Пять звонков в никуда, и я не в силах сидеть на месте, собираюсь и решаю поехать в офис к Смолянову. Сейчас уже вечер, может быть, его и нет на работе, но сидеть на месте и ждать выше моих сил.
В офисе его, конечно же, не оказывается, и я чувствую, как силы покидывают меня. Мне так страшно. А если Тимура посадят? Как же я недооценила Смолянова… как же сильно я просчиталась. Он говорил мне, что не сможет серьезно навредить Старцеву, и я, глупая, поверила.
В итоге я остаюсь сидеть в приемной, в ожидании Смолянова. Игнорирую слова секретаря про то, что “его сегодня не будет”. Я не могу уйти. Мне надо знать. Необходимо понять. Меня не пугают даже угрозы вызвать охрану. Сейчас я ничего не боюсь. Хотя нет, боюсь. Боюсь, что натворила что-то страшное. Непоправимое. Конечно, я хотела отомстить. Но не так. Не настолько.
— Привет, — я резко поворачиваю голову, встречаясь взглядом со Смоляновым.

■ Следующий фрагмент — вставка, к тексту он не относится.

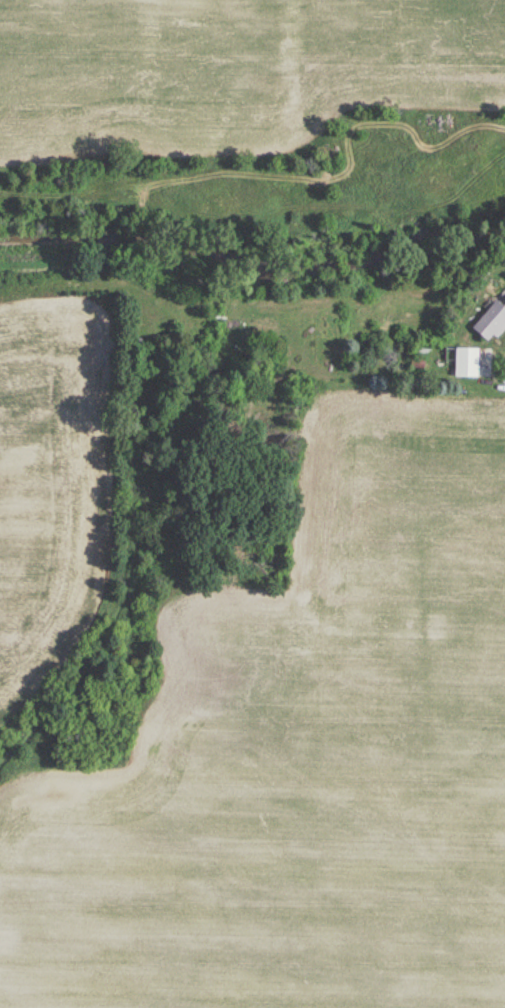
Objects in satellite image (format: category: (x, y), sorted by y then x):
building: (488, 323)
building: (464, 364)
road: (503, 367)

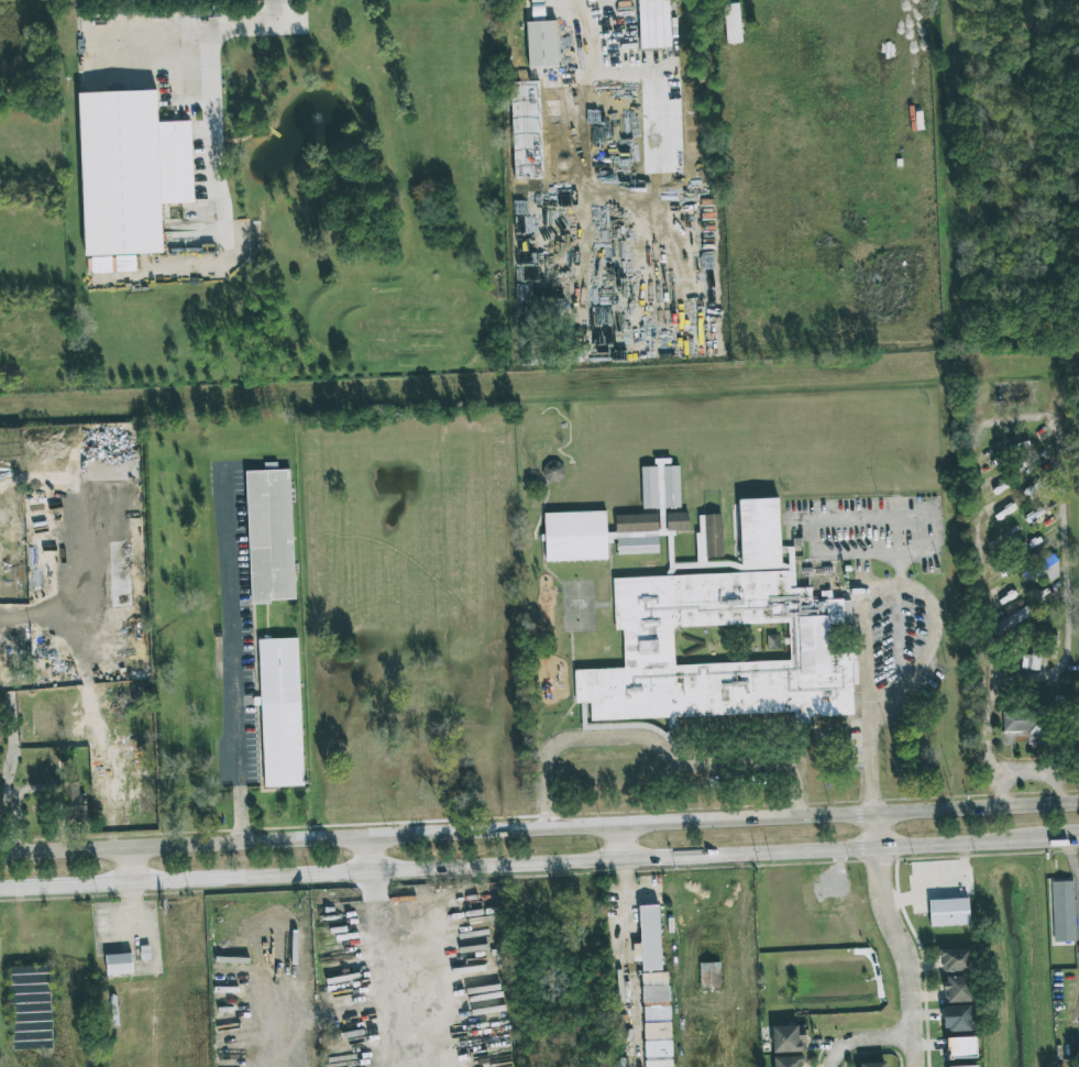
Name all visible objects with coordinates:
building: (732, 23)
building: (654, 24)
road: (587, 34)
building: (541, 44)
road: (217, 124)
building: (130, 171)
road: (984, 423)
building: (552, 472)
building: (1001, 511)
building: (680, 523)
building: (638, 524)
building: (273, 536)
building: (716, 536)
building: (578, 537)
building: (1044, 571)
building: (727, 611)
building: (1011, 621)
road: (860, 651)
road: (239, 653)
building: (1030, 661)
road: (915, 678)
building: (281, 714)
building: (1027, 724)
road: (658, 744)
road: (1036, 772)
road: (6, 794)
building: (73, 797)
road: (539, 827)
road: (873, 831)
road: (617, 843)
road: (1050, 844)
road: (364, 855)
road: (1073, 859)
road: (128, 866)
road: (510, 867)
building: (1062, 910)
building: (948, 912)
building: (650, 937)
road: (903, 956)
building: (954, 960)
building: (118, 964)
road: (392, 969)
building: (957, 989)
building: (31, 1007)
building: (957, 1018)
building: (656, 1019)
road: (861, 1038)
building: (788, 1039)
building: (961, 1048)
building: (787, 1061)
building: (872, 1065)
building: (968, 1066)

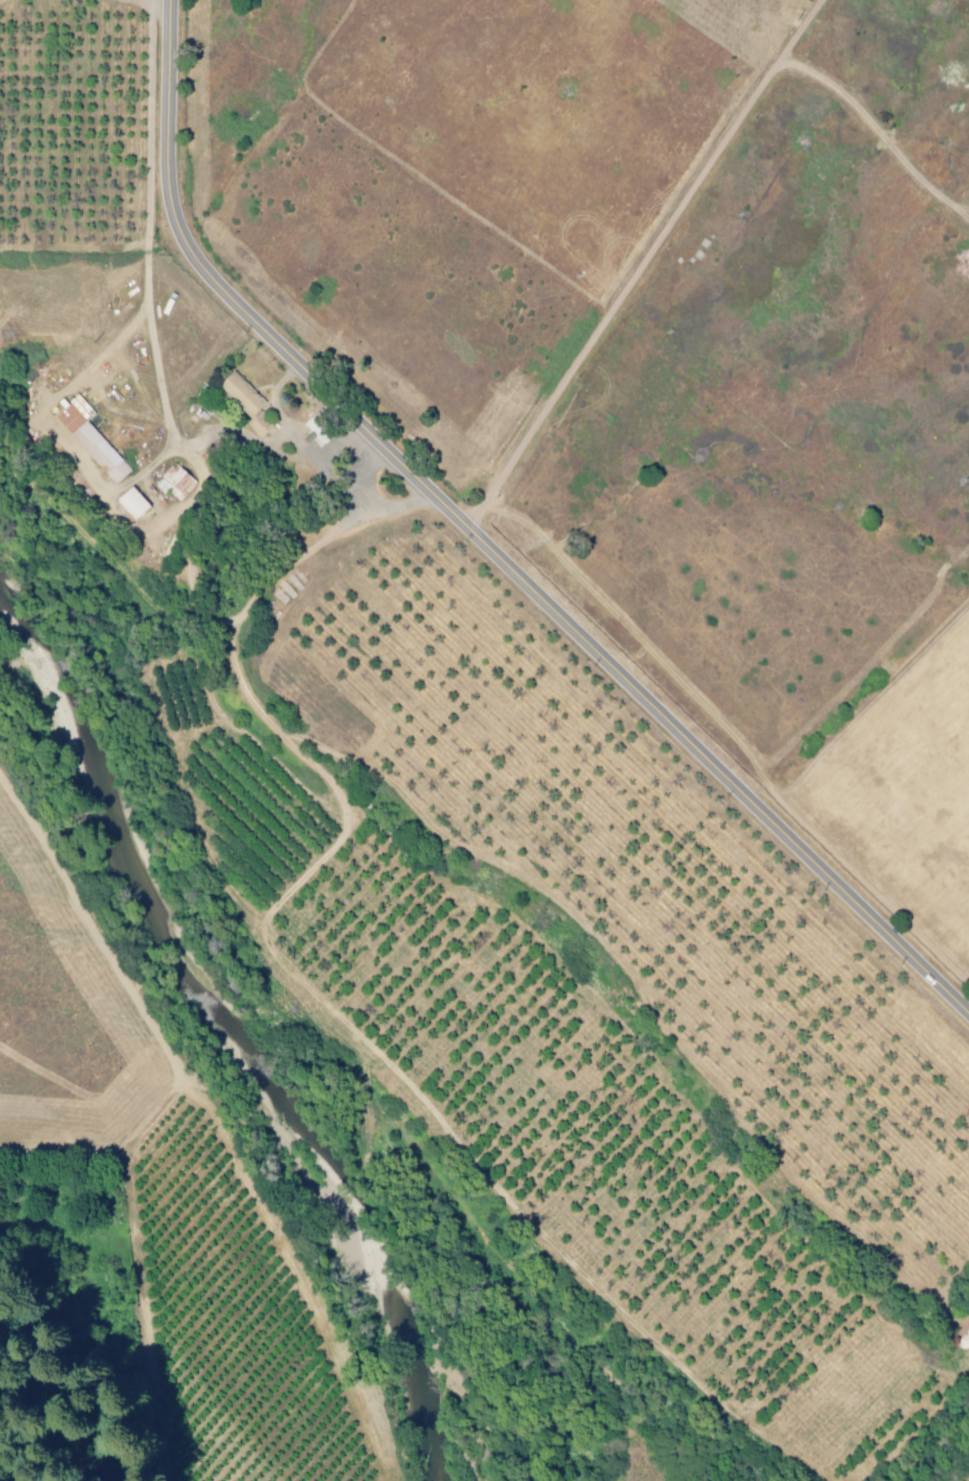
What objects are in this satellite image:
road: (647, 265)
road: (718, 391)
building: (238, 394)
building: (313, 429)
building: (88, 442)
road: (319, 451)
building: (173, 483)
road: (365, 496)
building: (128, 504)
road: (486, 546)
river: (231, 1075)
road: (140, 1262)
road: (23, 1411)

— А мне сказали, что тебя сегодня не будет.
— Поэтому ты тут ждешь меня? — усмехается, выглядит спокойным, расслабленным. Так, будто ничего не произошло. — Пришлось вернуться.
Подходит ближе, берет за локоть, тянет в кабинет.
Как только двери за нами закрываются, проходит к шкафу, достает два бокала, наливает виски. Приглашающе махает. Я подхожу ближе, выпиваю залпом.
— О чем хочешь поговорить? — спрашивает спокойно, как будто бы действительно не подозревает, что могло меня так взволновать.
— Ты знал? — хрипло, сипло.
— Я это устроил.
— Ведь ты говорил…
— Какая разница, что я говорил, Саш. Какая, черт возьми, разница? — резко обрывает.
Молчу. Не понимаю Смолянова. Не знаю, что мне делать.
— Его отпустят?
Он сверлит меня взглядом.
— Не сегодня, но да.
Выдыхаю.
— Когда?
— Скоро, Саш, скоро.
— Зачем ты так? С ним?
— А я, в отличие от тебя, Саш, в ненависть понарошку не играю.
Закусываю губу. Расстроенно, растерянно.
Он наливает еще виски, толкает бокал в мою сторону. Откидывается на кресло.